OP011 Integration of whole-exome sequencing and RNA sequencing of intestinal biopsies in inflammatory bowel disease identifies inflammation-dependent effects
R. Barbieri1*, W. Uniken Venema1, A. Vich Vila1, Y. Li1, L. Franke1, F. van Dijk1, N. De Klein1, M. Swertz1, S. Sanna1, M.D. Voskuil1, M. Rivas2, R. Xavier2, M. Daly2, G. Dijkstra1, E.A. Festen1, R.K. Weersma1
1UMCG, Groningen, The Netherlands, 2The Broad Institute of MIT and Harvard, Cambridge, USA
Inflammatory bowel disease (IBD), consisting of Crohn’s disease (CD) and ulcerative colitis (UC), is a chronic relapsing inflammatory disease with increasing prevalence. In recent years, 215 genetic loci have been associated with both CD and UC. The effect of genetic variation on gene expression (defined as expression quantitative expression loci—eQTLs) has been studied by combining GWAS and transcriptome data from peripheral blood. However, it is increasingly recognised that these eQTLs are tissue and context dependent. Biological processes, such as inflammation, may modulate eQTLs by altering the transcriptome regulation, which could favour the onset of disease. To study the context and tissue-dependent effects of genetic variants in IBD, we correlated whole-exome sequencing (WES) of whole blood samples to RNA-sequencing of inflamed and non-inflamed intestinal biopsies from IBD patients.
We identified 96 gut mucosal eQTLs in known associated IBD loci and 1479 eQTLs exome-wide. We identified 393 inflammation-specific eQTLs; of which, 40 were identified in known IBD-associated loci.

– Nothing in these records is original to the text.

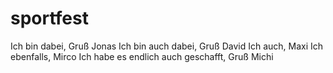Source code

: # sportfest

Ich bin dabei, Gruß Jonas
Ich bin auch dabei, Gruß David
Ich auch, Maxi
Ich ebenfalls, Mirco
Ich habe es endlich auch geschafft, Gruß Michi
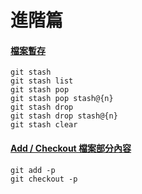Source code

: # 進階篇

#### [檔案暫存](stash.md)

    git stash
    git stash list
    git stash pop
    git stash pop stash@{n}
    git stash drop
    git stash drop stash@{n}
    git stash clear

#### [Add / Checkout 檔案部分內容](add_checkout_part_of_file.md)

    git add -p
    git checkout -p

<br><br><br>
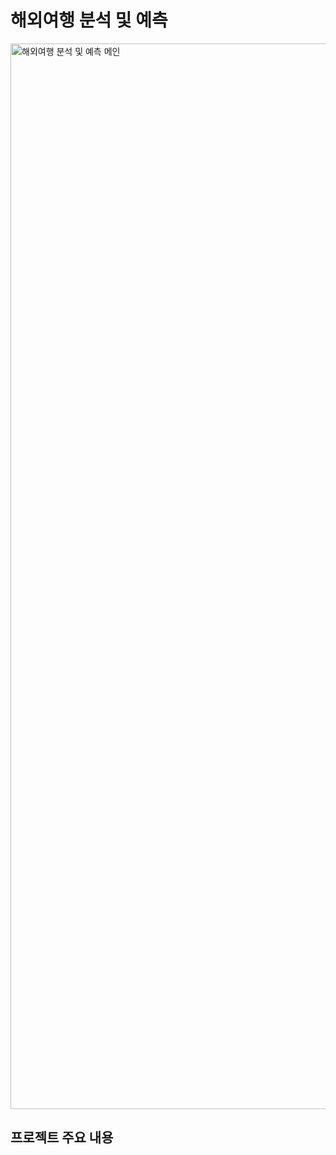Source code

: # 해외여행 분석 및 예측
<img width="1705" alt="해외여행 분석 및 예측 메인" src="https://github.com/user-attachments/assets/4bfd8f82-1443-44c2-8af5-6b995053e231">

## 프로젝트 주요 내용

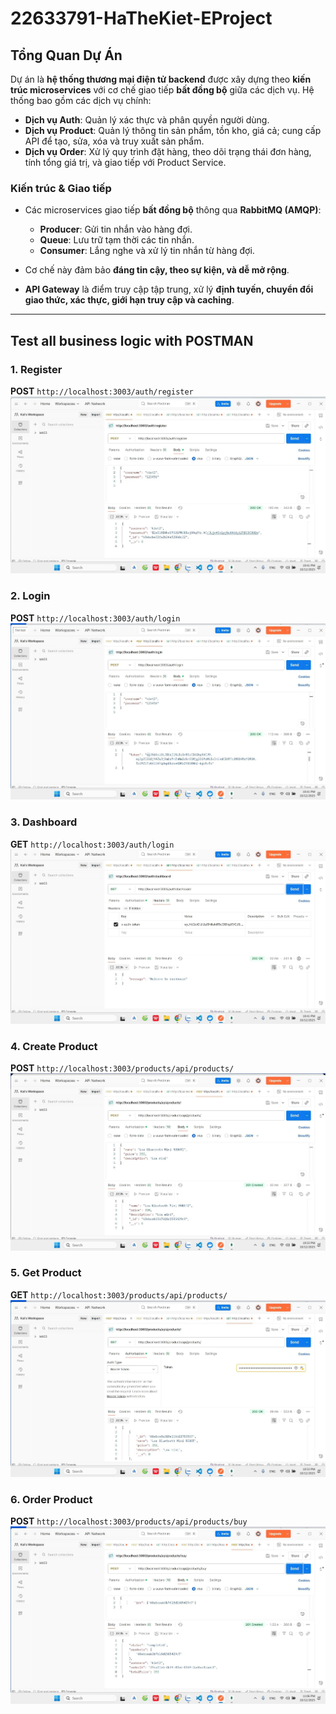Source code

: # 22633791-HaTheKiet-EProject

## Tổng Quan Dự Án

Dự án là **hệ thống thương mại điện tử backend** được xây dựng theo **kiến trúc microservices** với cơ chế giao tiếp **bất đồng bộ** giữa các dịch vụ. Hệ thống bao gồm các dịch vụ chính:

- **Dịch vụ Auth**: Quản lý xác thực và phân quyền người dùng.  
- **Dịch vụ Product**: Quản lý thông tin sản phẩm, tồn kho, giá cả; cung cấp API để tạo, sửa, xóa và truy xuất sản phẩm.  
- **Dịch vụ Order**: Xử lý quy trình đặt hàng, theo dõi trạng thái đơn hàng, tính tổng giá trị, và giao tiếp với Product Service.  

### Kiến trúc & Giao tiếp

- Các microservices giao tiếp **bất đồng bộ** thông qua **RabbitMQ (AMQP)**:
  - **Producer**: Gửi tin nhắn vào hàng đợi.  
  - **Queue**: Lưu trữ tạm thời các tin nhắn.  
  - **Consumer**: Lắng nghe và xử lý tin nhắn từ hàng đợi.  

- Cơ chế này đảm bảo **đáng tin cậy, theo sự kiện, và dễ mở rộng**.  

- **API Gateway** là điểm truy cập tập trung, xử lý **định tuyến, chuyển đổi giao thức, xác thực, giới hạn truy cập và caching**.

---

## Test all business logic with POSTMAN

### 1. Register
**POST** `http://localhost:3003/auth/register`  
![Register](public/results/register.png)

### 2. Login
**POST** `http://localhost:3003/auth/login`  
![Login](public/results/login.png)

### 3. Dashboard
**GET** `http://localhost:3003/auth/login`  
![Dashboard](public/results/dashboard.png)

### 4. Create Product
**POST** `http://localhost:3003/products/api/products/`  
![Create Product](public/results/creatProduct.png)

### 5. Get Product
**GET** `http://localhost:3003/products/api/products/`  
![Get Product](public/results/getProduct.png)

### 6. Order Product
**POST** `http://localhost:3003/products/api/products/buy`  
![Order Product](public/results/order.png)
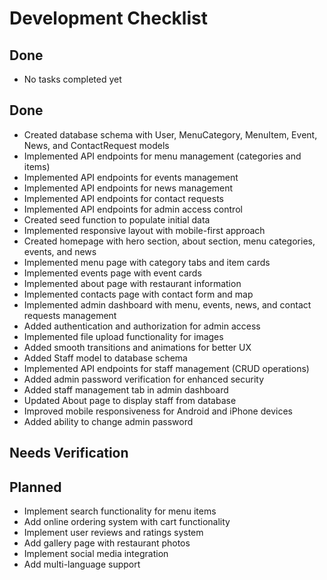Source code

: # Development Checklist

## Done
- No tasks completed yet

## Done
- Created database schema with User, MenuCategory, MenuItem, Event, News, and ContactRequest models
- Implemented API endpoints for menu management (categories and items)
- Implemented API endpoints for events management
- Implemented API endpoints for news management
- Implemented API endpoints for contact requests
- Implemented API endpoints for admin access control
- Created seed function to populate initial data
- Implemented responsive layout with mobile-first approach
- Created homepage with hero section, about section, menu categories, events, and news
- Implemented menu page with category tabs and item cards
- Implemented events page with event cards
- Implemented about page with restaurant information
- Implemented contacts page with contact form and map
- Implemented admin dashboard with menu, events, news, and contact requests management
- Added authentication and authorization for admin access
- Implemented file upload functionality for images
- Added smooth transitions and animations for better UX
- Added Staff model to database schema
- Implemented API endpoints for staff management (CRUD operations)
- Added admin password verification for enhanced security
- Added staff management tab in admin dashboard
- Updated About page to display staff from database
- Improved mobile responsiveness for Android and iPhone devices
- Added ability to change admin password

## Needs Verification


## Planned
- Implement search functionality for menu items
- Add online ordering system with cart functionality
- Implement user reviews and ratings system
- Add gallery page with restaurant photos
- Implement social media integration
- Add multi-language support
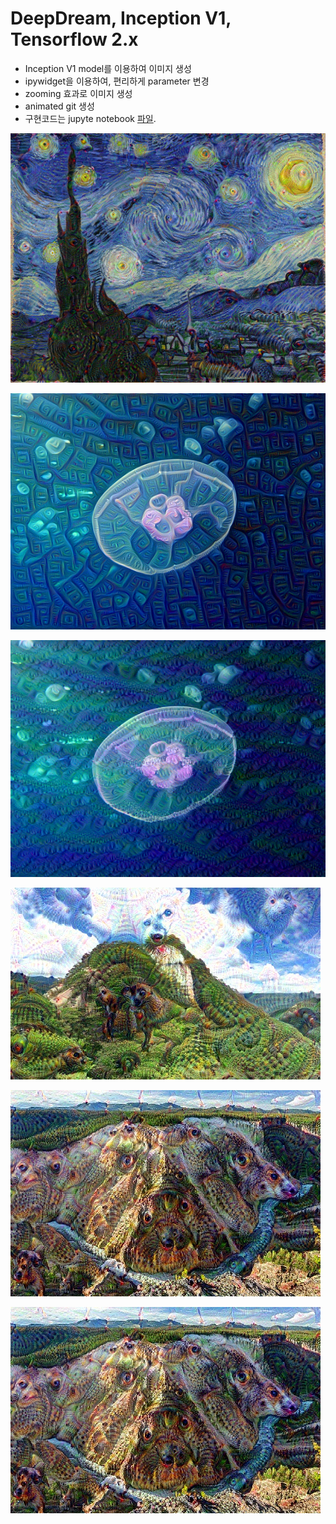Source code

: # DeepDream, Inception V1, Tensorflow 2.x

- Inception V1 model를 이용하여 이미지 생성
- ipywidget을 이용하여, 편리하게 parameter 변경
- zooming 효과로 이미지 생성
- animated git 생성
- 구현코드는 jupyte notebook [파일]().

![img5](./img5.png)

![img1](./img1.png)

![img2](./img2.png)

![img3](./img3.jpg)

![img4](./img4.jpg)

![img4](./img4.jpg)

Two top inflammation-specific eQTLs are IL21 and IL17RC. IL21 is well known to play an important role in IBD, and it is known to be overexpressed in intestinal mucosa in IBD. IL21 is expressed by T and B cells, and it acts on intestinal epithelium helping to maintain Th1 inflammation and Th17 differentiation, hallmarks of IBD intestinal inflammation. IL17RC encodes the IL17RC receptor, which is structurally similar to the IL17RA receptor both of which bind IL17A and IL17F. However, while the IL17RA receptor that has a higher affinity for IL17A, which regulates inflammation, IL17RC has a higher affinity for IL17F, which exacerbates inflammation, and was recently implicated in IBD development. Anti-IL17A drugs were shown to be ineffective in the treatment of IBD, but based on these data one could consider targeting IL17F or IL17RC.
In this study we show the following: (i) we identified 40 eQTLs that affect gene expression in the intestine during inflammation only. (ii) Perturbation of the genes involved in inflammation-dependent eQTLs is likely associated to alter disease activity in IBD. (iii) These inflammation-specific eQTLs are potential leads for drug targeting in IBD.
1.Sanchez-Munoz F. Role of cytokines in inflammatory bowel disease. 2008.
2.Fantini MC. New players in the cytokine orchestra of inflammatory bowel disease. 2007.
3.de Rham C. The proinflammatory cytokines IL-2, IL-15 and IL-21 modulate the repertoire of mature human natural killer cell receptors. 2007.
4.Fina D. Interleukin-21 (IL-21) controls inflammatory pathways in the gut. 2007.
5.Caruso R. A functional role for interleukin-21 in promoting the synthesis of the T-cell chemoattractant, MIP-3alpha, by gut epithelial cells. 2007.
6.Chen Z. Signal transduction pathways and transcriptional regulation in the control of Th17 differentiation. 2007.
7.Monteleone G. Interleukin-21 enhances T-helper cell type I signaling and interferon-gamma production in Crohn’s disease. 2005.
8.Ho AW. IL-17RC: A partner in IL-17 signaling and beyond. 2010.